(Stored dataset items)
________________________________________

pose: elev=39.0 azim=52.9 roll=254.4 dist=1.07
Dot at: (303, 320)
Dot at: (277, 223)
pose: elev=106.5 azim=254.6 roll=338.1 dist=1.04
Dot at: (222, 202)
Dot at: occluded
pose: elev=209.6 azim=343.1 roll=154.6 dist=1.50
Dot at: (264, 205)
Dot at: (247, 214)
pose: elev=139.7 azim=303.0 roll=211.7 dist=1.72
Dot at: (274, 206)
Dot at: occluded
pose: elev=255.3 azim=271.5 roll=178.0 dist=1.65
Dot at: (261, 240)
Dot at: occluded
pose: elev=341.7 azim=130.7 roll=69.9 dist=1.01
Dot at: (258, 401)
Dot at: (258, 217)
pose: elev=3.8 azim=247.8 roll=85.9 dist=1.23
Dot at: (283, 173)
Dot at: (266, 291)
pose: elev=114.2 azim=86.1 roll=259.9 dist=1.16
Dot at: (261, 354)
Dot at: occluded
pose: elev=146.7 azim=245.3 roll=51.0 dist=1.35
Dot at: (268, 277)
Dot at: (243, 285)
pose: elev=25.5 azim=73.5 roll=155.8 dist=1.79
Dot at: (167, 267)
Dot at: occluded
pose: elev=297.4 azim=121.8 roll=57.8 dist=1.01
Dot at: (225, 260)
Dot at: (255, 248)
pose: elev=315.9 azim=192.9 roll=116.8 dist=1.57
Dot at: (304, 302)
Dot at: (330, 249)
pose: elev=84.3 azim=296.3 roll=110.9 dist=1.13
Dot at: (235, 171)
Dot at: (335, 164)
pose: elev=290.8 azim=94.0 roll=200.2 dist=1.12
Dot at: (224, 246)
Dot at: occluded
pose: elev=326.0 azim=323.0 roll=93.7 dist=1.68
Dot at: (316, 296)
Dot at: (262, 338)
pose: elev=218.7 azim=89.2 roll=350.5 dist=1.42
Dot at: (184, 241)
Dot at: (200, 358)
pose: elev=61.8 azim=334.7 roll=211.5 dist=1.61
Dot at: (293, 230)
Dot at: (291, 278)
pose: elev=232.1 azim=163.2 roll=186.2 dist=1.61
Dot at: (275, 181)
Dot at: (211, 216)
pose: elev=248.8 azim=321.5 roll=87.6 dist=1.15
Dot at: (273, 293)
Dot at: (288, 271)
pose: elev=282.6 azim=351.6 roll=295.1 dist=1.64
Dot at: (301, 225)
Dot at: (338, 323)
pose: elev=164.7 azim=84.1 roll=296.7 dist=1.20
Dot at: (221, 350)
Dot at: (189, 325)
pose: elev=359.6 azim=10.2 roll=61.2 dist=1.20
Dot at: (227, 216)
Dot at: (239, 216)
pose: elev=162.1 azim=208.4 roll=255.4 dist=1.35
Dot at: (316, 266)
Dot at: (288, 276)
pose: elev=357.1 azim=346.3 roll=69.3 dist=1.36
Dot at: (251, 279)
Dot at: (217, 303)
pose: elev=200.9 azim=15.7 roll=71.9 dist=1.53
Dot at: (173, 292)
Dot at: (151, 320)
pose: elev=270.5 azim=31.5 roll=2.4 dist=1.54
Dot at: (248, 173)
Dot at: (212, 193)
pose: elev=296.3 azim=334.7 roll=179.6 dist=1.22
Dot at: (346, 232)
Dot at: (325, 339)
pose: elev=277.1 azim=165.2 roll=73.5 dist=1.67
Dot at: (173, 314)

________________________________________

--- EXERCISE DETAILS ---
Please repeat every line of the records above word for word, keeping the original order.

--- OUTPUT FOR THIS TASK ---
pose: elev=39.0 azim=52.9 roll=254.4 dist=1.07
Dot at: (303, 320)
Dot at: (277, 223)
pose: elev=106.5 azim=254.6 roll=338.1 dist=1.04
Dot at: (222, 202)
Dot at: occluded
pose: elev=209.6 azim=343.1 roll=154.6 dist=1.50
Dot at: (264, 205)
Dot at: (247, 214)
pose: elev=139.7 azim=303.0 roll=211.7 dist=1.72
Dot at: (274, 206)
Dot at: occluded
pose: elev=255.3 azim=271.5 roll=178.0 dist=1.65
Dot at: (261, 240)
Dot at: occluded
pose: elev=341.7 azim=130.7 roll=69.9 dist=1.01
Dot at: (258, 401)
Dot at: (258, 217)
pose: elev=3.8 azim=247.8 roll=85.9 dist=1.23
Dot at: (283, 173)
Dot at: (266, 291)
pose: elev=114.2 azim=86.1 roll=259.9 dist=1.16
Dot at: (261, 354)
Dot at: occluded
pose: elev=146.7 azim=245.3 roll=51.0 dist=1.35
Dot at: (268, 277)
Dot at: (243, 285)
pose: elev=25.5 azim=73.5 roll=155.8 dist=1.79
Dot at: (167, 267)
Dot at: occluded
pose: elev=297.4 azim=121.8 roll=57.8 dist=1.01
Dot at: (225, 260)
Dot at: (255, 248)
pose: elev=315.9 azim=192.9 roll=116.8 dist=1.57
Dot at: (304, 302)
Dot at: (330, 249)
pose: elev=84.3 azim=296.3 roll=110.9 dist=1.13
Dot at: (235, 171)
Dot at: (335, 164)
pose: elev=290.8 azim=94.0 roll=200.2 dist=1.12
Dot at: (224, 246)
Dot at: occluded
pose: elev=326.0 azim=323.0 roll=93.7 dist=1.68
Dot at: (316, 296)
Dot at: (262, 338)
pose: elev=218.7 azim=89.2 roll=350.5 dist=1.42
Dot at: (184, 241)
Dot at: (200, 358)
pose: elev=61.8 azim=334.7 roll=211.5 dist=1.61
Dot at: (293, 230)
Dot at: (291, 278)
pose: elev=232.1 azim=163.2 roll=186.2 dist=1.61
Dot at: (275, 181)
Dot at: (211, 216)
pose: elev=248.8 azim=321.5 roll=87.6 dist=1.15
Dot at: (273, 293)
Dot at: (288, 271)
pose: elev=282.6 azim=351.6 roll=295.1 dist=1.64
Dot at: (301, 225)
Dot at: (338, 323)
pose: elev=164.7 azim=84.1 roll=296.7 dist=1.20
Dot at: (221, 350)
Dot at: (189, 325)
pose: elev=359.6 azim=10.2 roll=61.2 dist=1.20
Dot at: (227, 216)
Dot at: (239, 216)
pose: elev=162.1 azim=208.4 roll=255.4 dist=1.35
Dot at: (316, 266)
Dot at: (288, 276)
pose: elev=357.1 azim=346.3 roll=69.3 dist=1.36
Dot at: (251, 279)
Dot at: (217, 303)
pose: elev=200.9 azim=15.7 roll=71.9 dist=1.53
Dot at: (173, 292)
Dot at: (151, 320)
pose: elev=270.5 azim=31.5 roll=2.4 dist=1.54
Dot at: (248, 173)
Dot at: (212, 193)
pose: elev=296.3 azim=334.7 roll=179.6 dist=1.22
Dot at: (346, 232)
Dot at: (325, 339)
pose: elev=277.1 azim=165.2 roll=73.5 dist=1.67
Dot at: (173, 314)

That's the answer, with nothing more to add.